Ni les films ni les cinéastes qui les font ne peuvent décider du culte que le public leur consacrera. Le statut prisé de film culte n’appartient en effet qu’au public qui voudra bien se rassembler autour de lui, y voir quelque chose qu’il décidera d’intégrer à son tour dans sa vie : des dialogues, un grand geste, une trame sonore, les éléments qui font le culte d’un film culte en sont les éléments les plus reconnaissables, ceux par lesquels le film se grave dans notre mémoire à la manière d’un refrain visuel et sonore.
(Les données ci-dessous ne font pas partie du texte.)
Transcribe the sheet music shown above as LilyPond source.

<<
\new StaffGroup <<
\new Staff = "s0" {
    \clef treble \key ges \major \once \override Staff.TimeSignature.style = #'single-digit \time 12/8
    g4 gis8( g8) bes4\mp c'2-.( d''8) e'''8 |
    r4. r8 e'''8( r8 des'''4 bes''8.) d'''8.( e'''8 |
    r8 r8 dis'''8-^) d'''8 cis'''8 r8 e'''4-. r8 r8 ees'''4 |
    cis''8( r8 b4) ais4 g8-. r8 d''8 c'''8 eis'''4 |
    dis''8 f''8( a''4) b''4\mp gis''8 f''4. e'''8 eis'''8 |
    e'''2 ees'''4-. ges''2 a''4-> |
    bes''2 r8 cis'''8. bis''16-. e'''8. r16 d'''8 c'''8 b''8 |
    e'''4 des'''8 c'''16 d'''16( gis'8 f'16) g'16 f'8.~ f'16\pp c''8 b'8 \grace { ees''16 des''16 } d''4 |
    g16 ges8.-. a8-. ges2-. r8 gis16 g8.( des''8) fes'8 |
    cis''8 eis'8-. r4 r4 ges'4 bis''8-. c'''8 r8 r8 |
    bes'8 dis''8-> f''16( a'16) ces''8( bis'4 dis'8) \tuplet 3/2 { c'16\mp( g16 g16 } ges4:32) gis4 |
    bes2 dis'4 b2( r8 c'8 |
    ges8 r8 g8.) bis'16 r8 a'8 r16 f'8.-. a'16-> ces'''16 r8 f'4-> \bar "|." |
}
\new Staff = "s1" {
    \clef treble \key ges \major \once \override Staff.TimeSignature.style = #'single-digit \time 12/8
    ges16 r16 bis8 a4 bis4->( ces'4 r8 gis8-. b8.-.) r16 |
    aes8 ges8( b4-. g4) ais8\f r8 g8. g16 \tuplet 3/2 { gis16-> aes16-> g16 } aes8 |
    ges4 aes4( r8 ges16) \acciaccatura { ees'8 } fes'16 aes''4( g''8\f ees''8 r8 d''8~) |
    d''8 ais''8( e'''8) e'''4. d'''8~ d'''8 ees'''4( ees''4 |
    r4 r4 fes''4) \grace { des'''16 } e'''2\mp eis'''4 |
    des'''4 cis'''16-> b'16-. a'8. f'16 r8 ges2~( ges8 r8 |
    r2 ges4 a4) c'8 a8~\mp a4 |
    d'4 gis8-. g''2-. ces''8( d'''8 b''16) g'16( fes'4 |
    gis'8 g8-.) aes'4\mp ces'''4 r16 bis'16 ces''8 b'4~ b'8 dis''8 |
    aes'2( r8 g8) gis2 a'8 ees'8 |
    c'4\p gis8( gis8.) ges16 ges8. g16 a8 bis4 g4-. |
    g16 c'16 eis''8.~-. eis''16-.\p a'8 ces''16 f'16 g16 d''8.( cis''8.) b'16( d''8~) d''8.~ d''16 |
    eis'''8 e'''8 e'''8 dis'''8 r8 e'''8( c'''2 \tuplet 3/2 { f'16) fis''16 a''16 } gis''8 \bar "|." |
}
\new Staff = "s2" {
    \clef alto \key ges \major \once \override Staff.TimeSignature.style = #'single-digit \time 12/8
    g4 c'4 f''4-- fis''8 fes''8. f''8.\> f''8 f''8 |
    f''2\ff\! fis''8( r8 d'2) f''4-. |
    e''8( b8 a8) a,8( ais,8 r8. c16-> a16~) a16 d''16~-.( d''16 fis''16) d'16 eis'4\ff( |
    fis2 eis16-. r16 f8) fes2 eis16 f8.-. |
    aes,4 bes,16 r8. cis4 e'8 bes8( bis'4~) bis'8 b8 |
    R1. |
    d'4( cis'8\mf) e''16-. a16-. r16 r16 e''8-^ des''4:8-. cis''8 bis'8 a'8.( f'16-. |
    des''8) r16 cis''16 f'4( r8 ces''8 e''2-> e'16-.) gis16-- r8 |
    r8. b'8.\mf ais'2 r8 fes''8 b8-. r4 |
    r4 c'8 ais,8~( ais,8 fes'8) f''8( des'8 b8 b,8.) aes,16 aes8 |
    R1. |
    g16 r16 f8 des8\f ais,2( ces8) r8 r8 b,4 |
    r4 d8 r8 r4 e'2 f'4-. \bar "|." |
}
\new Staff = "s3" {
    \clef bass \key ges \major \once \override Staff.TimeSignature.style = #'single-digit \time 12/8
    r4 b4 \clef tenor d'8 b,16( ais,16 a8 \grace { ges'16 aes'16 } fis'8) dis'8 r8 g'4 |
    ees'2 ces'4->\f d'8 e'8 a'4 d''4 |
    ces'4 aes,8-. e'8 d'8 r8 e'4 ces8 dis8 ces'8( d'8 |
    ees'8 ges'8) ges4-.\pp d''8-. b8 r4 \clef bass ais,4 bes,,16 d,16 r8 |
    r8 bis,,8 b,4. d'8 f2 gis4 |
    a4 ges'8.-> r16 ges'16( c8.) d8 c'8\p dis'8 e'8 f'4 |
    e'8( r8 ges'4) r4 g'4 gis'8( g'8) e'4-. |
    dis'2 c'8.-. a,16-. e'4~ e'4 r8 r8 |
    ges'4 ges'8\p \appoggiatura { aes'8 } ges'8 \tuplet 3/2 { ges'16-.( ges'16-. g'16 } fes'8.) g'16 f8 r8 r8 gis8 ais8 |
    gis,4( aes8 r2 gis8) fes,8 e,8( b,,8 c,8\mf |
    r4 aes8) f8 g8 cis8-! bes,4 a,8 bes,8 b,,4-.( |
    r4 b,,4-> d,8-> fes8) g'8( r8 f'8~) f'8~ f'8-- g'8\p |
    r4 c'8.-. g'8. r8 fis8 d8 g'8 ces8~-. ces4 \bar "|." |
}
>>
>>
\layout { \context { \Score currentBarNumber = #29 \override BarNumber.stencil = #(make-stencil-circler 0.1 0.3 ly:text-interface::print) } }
Qu’est-ce qu’un film culte ? Pris au sens propre, c’est de l’amour collectif envers des images mouvantes, un amour si fort qu’il procède ensuite chez le spectateur en l’invitant au mimétisme ; le film culte nous invite à y habiter, à en prendre possession, s’inscrivant dans le corps et l’esprit qui cherchent, en se costumant, en apprenant les répliques par cœur, en faisant des personnages des modèles, une façon d’atteindre cette Scène imaginaire.
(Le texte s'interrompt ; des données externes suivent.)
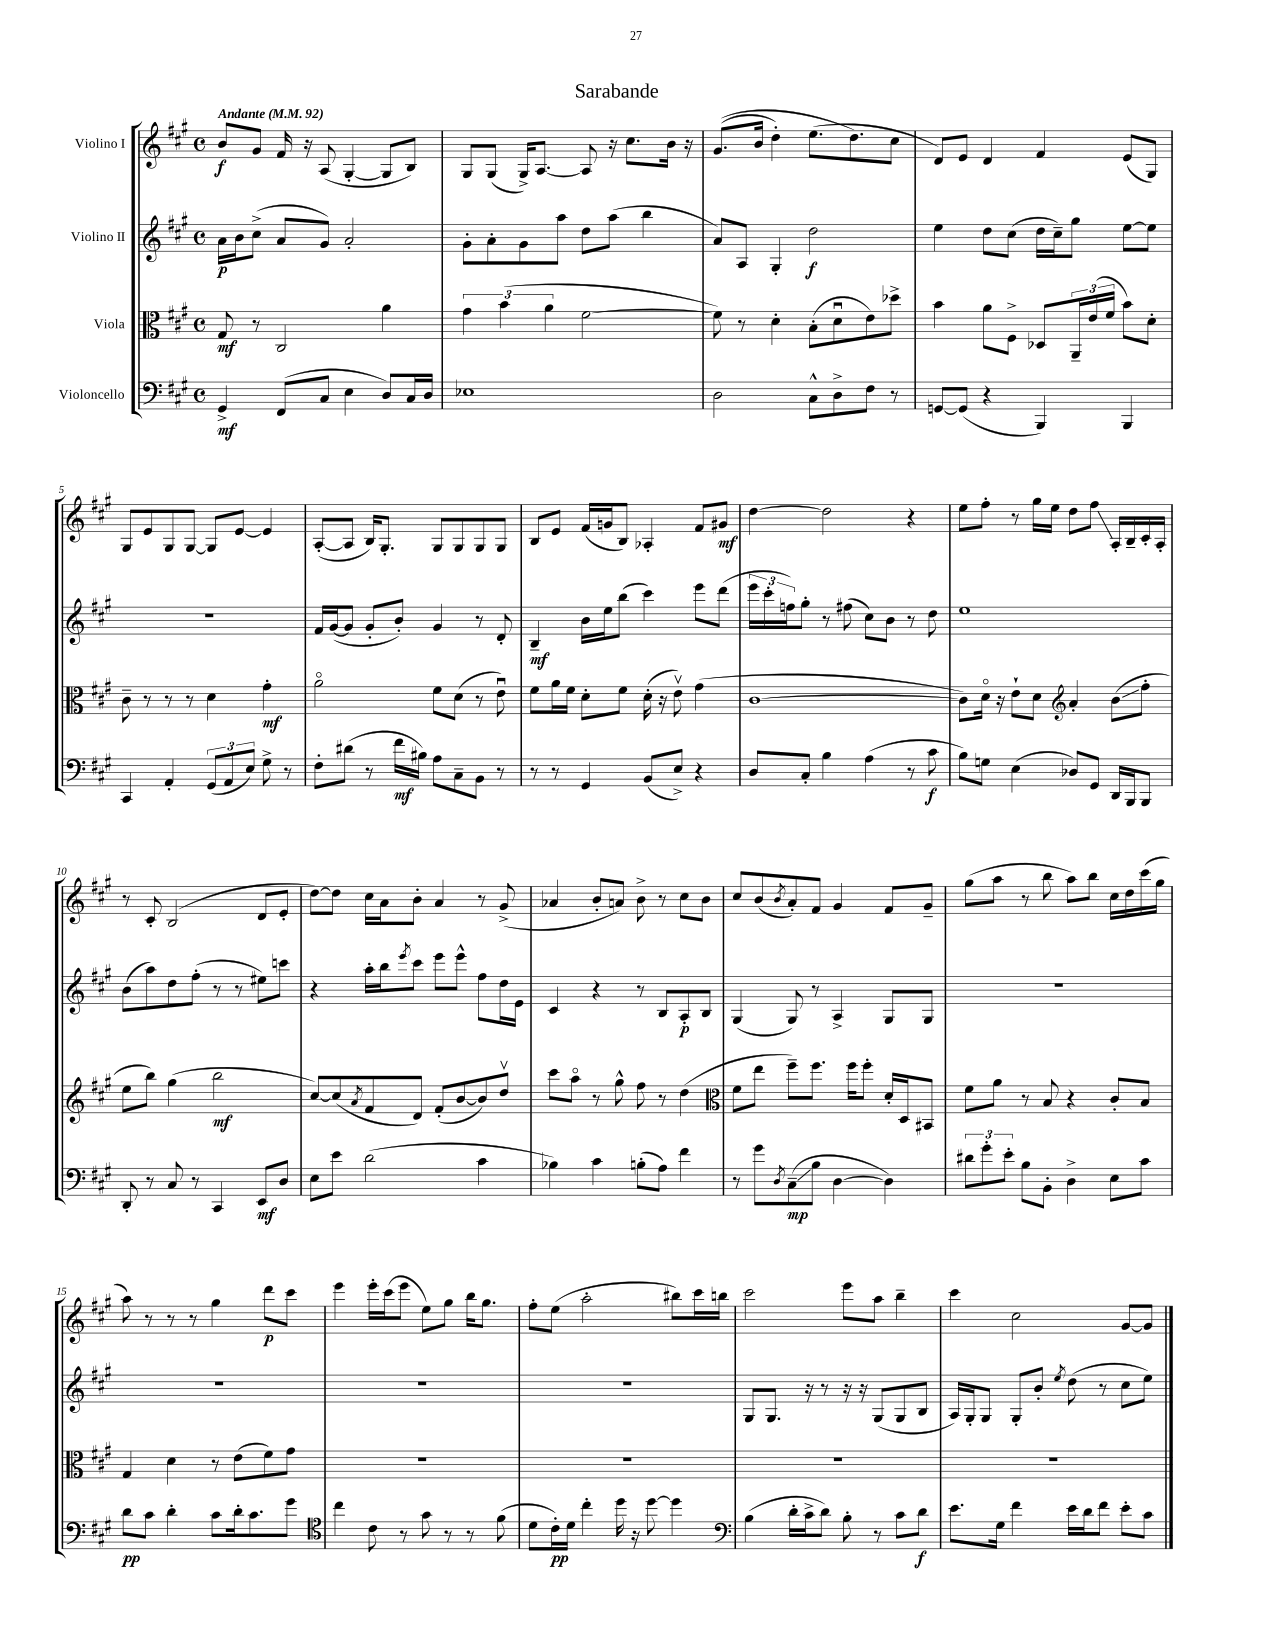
\header { title = "Sarabande" }
<<
\new StaffGroup <<
\new Staff = "s0" \with { instrumentName = "Violino I" } {
    \clef treble \key a \major \defaultTimeSignature \time 4/4 \tempo "Andante" 4 = 92
    b'8\f gis'8 fis'16 r16 a8( gis4~-. gis8 b8) |
    gis8 gis8( gis16->) a8.~ a8 r16 cis''8. b'16 r16 |
    gis'8.(\( b'16 d''4-.) e''8.( d''8.\) cis''8 |
    d'8) e'8 d'4 fis'4 e'8( gis8) |
    gis8 e'8 gis8 gis8~ gis8 e'8~ e'4 |
    a8~-.( a8 b16) gis8.-. gis8 gis8 gis8 gis8 |
    b8 e'8 fis'16( g'16 b8) aes4-. fis'8 gis'8\mf |
    d''4~ d''2 r4 |
    e''8 fis''8-. r8 gis''16 e''16 d''8 fis''8\glissando a16-. b16-- cis'16-. a16-. |
    r8 cis'8-. b2( d'8 e'8-. |
    d''8~) d''8 cis''16 a'16 b'8-. a'4 r8 gis'8->( |
    aes'4 b'8-. a'8) b'8-> r8 cis''8 b'8 |
    cis''8 b'8( \acciaccatura { b'8 } a'8-.) fis'8 gis'4 fis'8 gis'8-- |
    gis''8( a''8 r8 b''8 a''8) b''8 cis''16 d''16 cis'''16( gis''16 |
    a''8) r8 r8 r8 gis''4 d'''8\p cis'''8 |
    e'''4 e'''16-. cis'''16( e'''8 e''8) gis''8 b''16 gis''8. |
    fis''8-. e''8( a''2-. bis''8) cis'''16 b''16 |
    cis'''2 e'''8 a''8 b''4-- |
    cis'''4 cis''2 gis'8~ gis'8 \bar "|." |
}
\new Staff = "s1" \with { instrumentName = "Violino II" } {
    \clef treble \key a \major \defaultTimeSignature \time 4/4
    a'16\p b'16 cis''8->( a'8 gis'8) a'2-. |
    gis'8-. a'8-. gis'8 a''8 d''8 a''8( b''4 |
    a'8) a8 gis4-. d''2\f |
    e''4 d''8 cis''8( d''16 cis''16--) gis''8 e''8~ e''8 |
    R1 |
    fis'16 gis'16~( gis'8 gis'8-. b'8-.) gis'4 r8 d'8-. |
    b4--\mf b'16 e''16 b''8( cis'''4) e'''8 d'''8( |
    \tuplet 3/2 { e'''16 cis'''16-. f''16) } gis''8-. r8 fis''8( cis''8) b'8 r8 d''8 |
    e''1 |
    b'8( a''8) d''8 fis''8-.( r8 r8 eis''8) c'''8 |
    r4 a''16-. b''16 \acciaccatura { e'''8 } cis'''8 e'''8 e'''8-^ fis''8 d''16 e'16 |
    cis'4 r4 r8 b8 a8-.\p b8 |
    gis4( gis8) r8 a4-> gis8 gis8 |
    R1 |
    R1 |
    R1 |
    R1 |
    gis8 gis8. r16 r8 r16 r16 gis8( gis8 b8 |
    a16) gis16-. gis8 gis8-. b'8-. \acciaccatura { e''8 } d''8( r8 cis''8 e''8) \bar "|." |
}
\new Staff = "s2" \with { instrumentName = "Viola" } {
    \clef alto \key a \major \defaultTimeSignature \time 4/4
    gis8\mf r8 cis2 a'4 |
    \tuplet 3/2 { gis'4 b'4( a'4 } fis'2~ |
    fis'8) r8 d'4-. b8-.( d'8\downbow e'8) des''8-> |
    b'4 a'8 fis8-> des8 \tuplet 3/2 { a,16-- e'16( fis'16 } b'8) d'8-. |
    cis'8-- r8 r8 r8 d'4 gis'4-.\mf |
    a'2\flageolet fis'8 d'8( r8 e'8\downbow) |
    fis'8 a'16 fis'16 d'8-. fis'8 d'16-.( r16 e'8\upbow) gis'4( |
    cis'1~ |
    cis'8) d'16\flageolet r16 e'8-! d'8 \clef treble a'4-. b'8\glissando( fis''8-. |
    e''8 b''8) gis''4( b''2\mf |
    cis''8~) cis''8( \acciaccatura { a'8 } fis'8 d'8) fis'8-.( b'8~ b'8) d''8\upbow |
    cis'''8 a''8\flageolet r8 gis''8-^ fis''8 r8 d''4( |
    \clef alto fis'8 e''8 fis''8--) fis''8. fis''16 fis''8-. d'16-. d16 bis,8 |
    fis'8 a'8 r8 b8 r4 cis'8-. b8 |
    gis4 d'4 r8 e'8( fis'8) gis'8 |
    R1 |
    R1 |
    R1 |
    R1 \bar "|." |
}
\new Staff = "s3" \with { instrumentName = "Violoncello" } {
    \clef bass \key a \major \defaultTimeSignature \time 4/4
    gis,4->\mf fis,8( cis8 e4 d8) cis16 d16 |
    ees1 |
    d2 cis8-^ d8-> fis8 r8 |
    g,8~ g,8( r4 b,,4) b,,4 |
    cis,4 a,4-. \tuplet 3/2 { gis,8( a,8 e8) } gis8-> r8 |
    fis8-. dis'8( r8 fis'16\mf bis16) a8 cis8-- b,8 r8 |
    r8 r8 gis,4 b,8( e8->) r4 |
    d8 cis8-. b4 a4( r8 cis'8\f |
    b8) g8 e4( des8) gis,8 d,16 b,,16 b,,8 |
    d,8-. r8 cis8 r8 cis,4 e,8\mf d8 |
    e8 e'8 d'2( cis'4 |
    bes4) cis'4 b8-.( a8) fis'4 |
    r8 gis'8 \acciaccatura { d8 } cis8--\glissando\mp( b8 d4~ d4) |
    \tuplet 3/2 { dis'8 gis'8-. e'8-. } b8 b,8-. d4-> e8 cis'8 |
    d'8\pp cis'8 d'4-. cis'8 d'16-. cis'8. gis'8 |
    \clef tenor cis''4 cis'8 r8 gis'8 r8 r8 fis'8( |
    d'8 cis'16-.\pp) d'16 cis''4-. d''16 r16 d''8~ d''4 |
    \clef bass b4( d'16-. cis'16-> d'8) b8-. r8 cis'8 d'8\f |
    e'8. gis16 fis'4 e'16 d'16 fis'8 e'8-. cis'8 \bar "|." |
}
>>
>>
C’est le souvenir que l’on garde par exemple du célèbre professeur John Keating, interprété brillamment par Robin Williams dans Dead Poets Society (Peter Weir, 1989). Sa manière de se recroqueviller en pleine classe, d’attirer les élèves vers lui pour qu’il leur confie le secret chuchoté de la poésie : « On ne lit pas ni écrit de la poésie parce que c’est joli. On lit et écrit de la poésie car on fait partie de l’humanité. Et l’humanité est faite de passion. » Entouré par des étudiants captivés, Keating chamboule l’enseignement à hauteur de professeur, enseignement d’une fermeté absolue dans cette prestigieuse académie pour garçons qui les dompte à devenir les froids leaders de demain. Cherchant au contraire à réchauffer leurs ardeurs, il varie les postures de son enseignement : au sol ou sur son bureau, ce qui compte c’est de convaincre une classe (et les spectateurs par la même occasion) qu’enseigner n’est pas une affaire de limpidité monotone ou de rhétorique asservissante.